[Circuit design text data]
- Opening Delimiter -

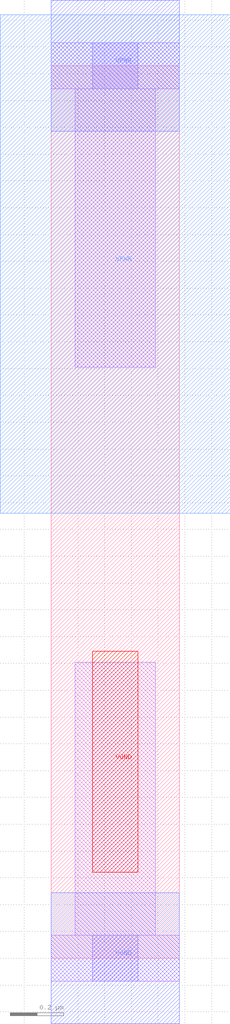
<source format=lef>
# Copyright 2020 The SkyWater PDK Authors
#
# Licensed under the Apache License, Version 2.0 (the "License");
# you may not use this file except in compliance with the License.
# You may obtain a copy of the License at
#
#     https://www.apache.org/licenses/LICENSE-2.0
#
# Unless required by applicable law or agreed to in writing, software
# distributed under the License is distributed on an "AS IS" BASIS,
# WITHOUT WARRANTIES OR CONDITIONS OF ANY KIND, either express or implied.
# See the License for the specific language governing permissions and
# limitations under the License.
#
# SPDX-License-Identifier: Apache-2.0

VERSION 5.7 ;
  NOWIREEXTENSIONATPIN ON ;
  DIVIDERCHAR "/" ;
  BUSBITCHARS "[]" ;
MACRO sky130_fd_sc_hs__tapvpwrvgnd_1
  CLASS CORE WELLTAP ;
  FOREIGN sky130_fd_sc_hs__tapvpwrvgnd_1 ;
  ORIGIN  0.000000  0.000000 ;
  SIZE  0.480000 BY  3.330000 ;
  SYMMETRY X Y ;
  SITE unit ;
  PIN VGND
    DIRECTION INOUT ;
    USE GROUND ;
    PORT
      LAYER met1 ;
        RECT 0.000000 -0.245000 0.480000 0.245000 ;
      LAYER pwell ;
        RECT 0.155000 0.320000 0.325000 1.145000 ;
    END
  END VGND
  PIN VPWR
    DIRECTION INOUT ;
    USE POWER ;
    PORT
      LAYER met1 ;
        RECT 0.000000 3.085000 0.480000 3.575000 ;
      LAYER nwell ;
        RECT -0.190000 1.660000 0.670000 3.520000 ;
    END
  END VPWR
  OBS
    LAYER li1 ;
      RECT 0.000000 -0.085000 0.480000 0.085000 ;
      RECT 0.000000  3.245000 0.480000 3.415000 ;
      RECT 0.090000  0.085000 0.390000 1.105000 ;
      RECT 0.090000  2.205000 0.390000 3.245000 ;
    LAYER mcon ;
      RECT 0.155000 -0.085000 0.325000 0.085000 ;
      RECT 0.155000  3.245000 0.325000 3.415000 ;
  END
END sky130_fd_sc_hs__tapvpwrvgnd_1
END LIBRARY

</source>
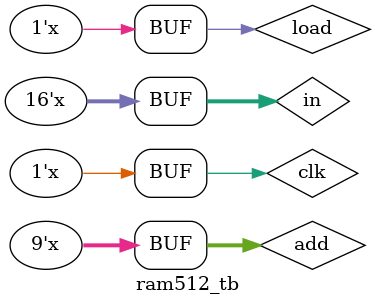
<source format=v>
`include "Hadif_B190513CS_Q06.v"

module ram512_tb;

wire [15:0] o;
reg [15:0] in;
reg [8:0] add;
reg load, clk;

ram512 r1(o, in, add, load, clk);

initial
begin
  clk=0;
  in=0;
  load=0;
  add=0;
  $dumpfile("dff.vcd");
  $dumpvars(0, r1);
  $display("clk  load     add    in    out");
  $monitor("  %b     %b       %d %d  %d", clk, load, add, in, o);
end

always #5 in = in+123;
always #3 clk = ~clk;
always #7 load = ~load;
always #13 add = add+1;

endmodule
</source>
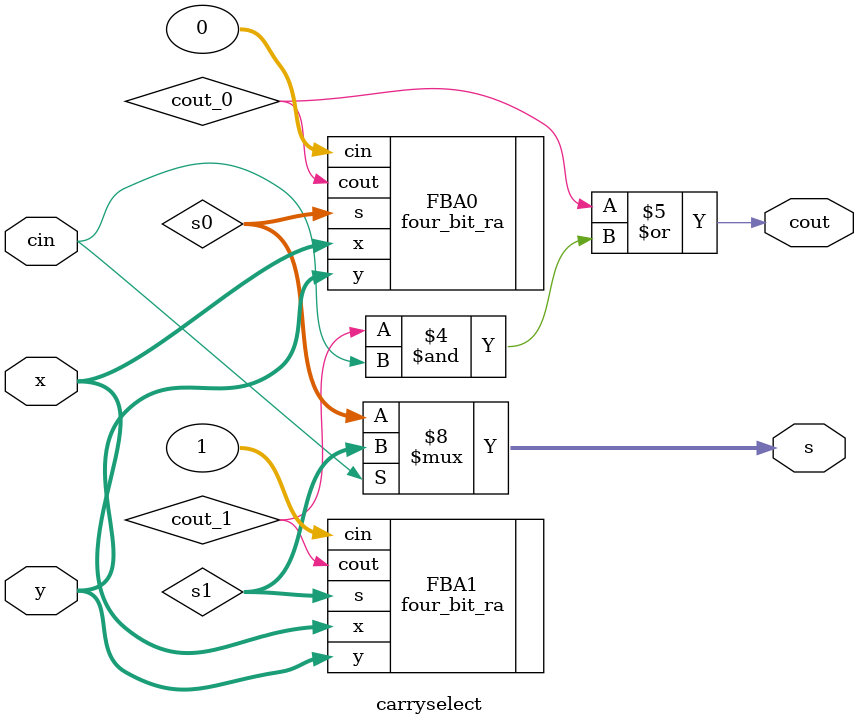
<source format=sv>
module carry_select_adder
(
    input   logic[15:0]     A,
    input   logic[15:0]     B,
    output  logic[15:0]     Sum,
    output  logic           CO
);

    /* TODO
     * Insert code here to implement a carry select.
     * Your code should be completly combinational (don't use always_ff or always_latch).
     * Feel free to create sub-modules or other files. */
     
logic c4, c8, c12;  //divide 16 bits into 4 groups, cout from last group determine next cin, select from two pre-calculated cout
four_bit_ra FBA0(.x(A[3:0]),.y(B[3:0]),.cin(0),.s(Sum[3:0]),.cout(c4)); //the first four bits using ripple adder
carryselect SA1 (.x(A[7:4]),.y(B[7:4]),.cin(c4),.s(Sum[7:4]),.cout(c8)); //then the following groups using carry select adderj
carryselect SA2 (.x(A[11:8]),.y(B[11:8]),.cin(c8),.s(Sum[11:8]),.cout(c12)); 
carryselect SA3 (.x(A[15:12]),.y(B[15:12]),.cin(c12),.s(Sum[15:12]),.cout(CO)); 
    
endmodule



module carryselect //adding 4 bits with selected carry in
(
    input [3:0] x,
    input [3:0] y,
    input cin,
    output logic cout,
    output logic [3:0]s

);
    logic [3:0] s0; //numbers added when carry in = 0
    logic [3:0] s1; //numbers added when carry in = 1
    logic cout_0; 
    logic cout_1; 

    four_bit_ra FBA0(.x(x[3:0]),.y(y[3:0]),.cin(0),.s(s0[3:0]),.cout(cout_0)); 
    four_bit_ra FBA1(.x(x[3:0]),.y(y[3:0]),.cin(1),.s(s1[3:0]),.cout(cout_1)); 
    
    always_comb
    begin

    cout=cout_0|(cout_1&cin); //implement cout from figure 5 in the lab manual
	 
    if(cin==1)
        s[3:0]=s1[3:0]; //selecting when carry in = 1
    else
        s[3:0]=s0[3:0]; //selecting when carry in = 0
    end
    
	endmodule
	
</source>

- Closing Delimiter -

* _What is required_
Set down the data above word for word, leaving every picture out.

* _Response to this exercise_
<source format=lef>
# Copyright 2020 The SkyWater PDK Authors
#
# Licensed under the Apache License, Version 2.0 (the "License");
# you may not use this file except in compliance with the License.
# You may obtain a copy of the License at
#
#     https://www.apache.org/licenses/LICENSE-2.0
#
# Unless required by applicable law or agreed to in writing, software
# distributed under the License is distributed on an "AS IS" BASIS,
# WITHOUT WARRANTIES OR CONDITIONS OF ANY KIND, either express or implied.
# See the License for the specific language governing permissions and
# limitations under the License.
#
# SPDX-License-Identifier: Apache-2.0

VERSION 5.7 ;
  NOWIREEXTENSIONATPIN ON ;
  DIVIDERCHAR "/" ;
  BUSBITCHARS "[]" ;
MACRO sky130_fd_sc_hs__tapvpwrvgnd_1
  CLASS CORE WELLTAP ;
  FOREIGN sky130_fd_sc_hs__tapvpwrvgnd_1 ;
  ORIGIN  0.000000  0.000000 ;
  SIZE  0.480000 BY  3.330000 ;
  SYMMETRY X Y ;
  SITE unit ;
  PIN VGND
    DIRECTION INOUT ;
    USE GROUND ;
    PORT
      LAYER met1 ;
        RECT 0.000000 -0.245000 0.480000 0.245000 ;
      LAYER pwell ;
        RECT 0.155000 0.320000 0.325000 1.145000 ;
    END
  END VGND
  PIN VPWR
    DIRECTION INOUT ;
    USE POWER ;
    PORT
      LAYER met1 ;
        RECT 0.000000 3.085000 0.480000 3.575000 ;
      LAYER nwell ;
        RECT -0.190000 1.660000 0.670000 3.520000 ;
    END
  END VPWR
  OBS
    LAYER li1 ;
      RECT 0.000000 -0.085000 0.480000 0.085000 ;
      RECT 0.000000  3.245000 0.480000 3.415000 ;
      RECT 0.090000  0.085000 0.390000 1.105000 ;
      RECT 0.090000  2.205000 0.390000 3.245000 ;
    LAYER mcon ;
      RECT 0.155000 -0.085000 0.325000 0.085000 ;
      RECT 0.155000  3.245000 0.325000 3.415000 ;
  END
END sky130_fd_sc_hs__tapvpwrvgnd_1
END LIBRARY

</source>
<source format=v>
`include "Hadif_B190513CS_Q06.v"

module ram512_tb;

wire [15:0] o;
reg [15:0] in;
reg [8:0] add;
reg load, clk;

ram512 r1(o, in, add, load, clk);

initial
begin
  clk=0;
  in=0;
  load=0;
  add=0;
  $dumpfile("dff.vcd");
  $dumpvars(0, r1);
  $display("clk  load     add    in    out");
  $monitor("  %b     %b       %d %d  %d", clk, load, add, in, o);
end

always #5 in = in+123;
always #3 clk = ~clk;
always #7 load = ~load;
always #13 add = add+1;

endmodule
</source>
<source format=sv>
module carry_select_adder
(
    input   logic[15:0]     A,
    input   logic[15:0]     B,
    output  logic[15:0]     Sum,
    output  logic           CO
);

    /* TODO
     * Insert code here to implement a carry select.
     * Your code should be completly combinational (don't use always_ff or always_latch).
     * Feel free to create sub-modules or other files. */
     
logic c4, c8, c12;  //divide 16 bits into 4 groups, cout from last group determine next cin, select from two pre-calculated cout
four_bit_ra FBA0(.x(A[3:0]),.y(B[3:0]),.cin(0),.s(Sum[3:0]),.cout(c4)); //the first four bits using ripple adder
carryselect SA1 (.x(A[7:4]),.y(B[7:4]),.cin(c4),.s(Sum[7:4]),.cout(c8)); //then the following groups using carry select adderj
carryselect SA2 (.x(A[11:8]),.y(B[11:8]),.cin(c8),.s(Sum[11:8]),.cout(c12)); 
carryselect SA3 (.x(A[15:12]),.y(B[15:12]),.cin(c12),.s(Sum[15:12]),.cout(CO)); 
    
endmodule



module carryselect //adding 4 bits with selected carry in
(
    input [3:0] x,
    input [3:0] y,
    input cin,
    output logic cout,
    output logic [3:0]s

);
    logic [3:0] s0; //numbers added when carry in = 0
    logic [3:0] s1; //numbers added when carry in = 1
    logic cout_0; 
    logic cout_1; 

    four_bit_ra FBA0(.x(x[3:0]),.y(y[3:0]),.cin(0),.s(s0[3:0]),.cout(cout_0)); 
    four_bit_ra FBA1(.x(x[3:0]),.y(y[3:0]),.cin(1),.s(s1[3:0]),.cout(cout_1)); 
    
    always_comb
    begin

    cout=cout_0|(cout_1&cin); //implement cout from figure 5 in the lab manual
	 
    if(cin==1)
        s[3:0]=s1[3:0]; //selecting when carry in = 1
    else
        s[3:0]=s0[3:0]; //selecting when carry in = 0
    end
    
	endmodule
	
</source>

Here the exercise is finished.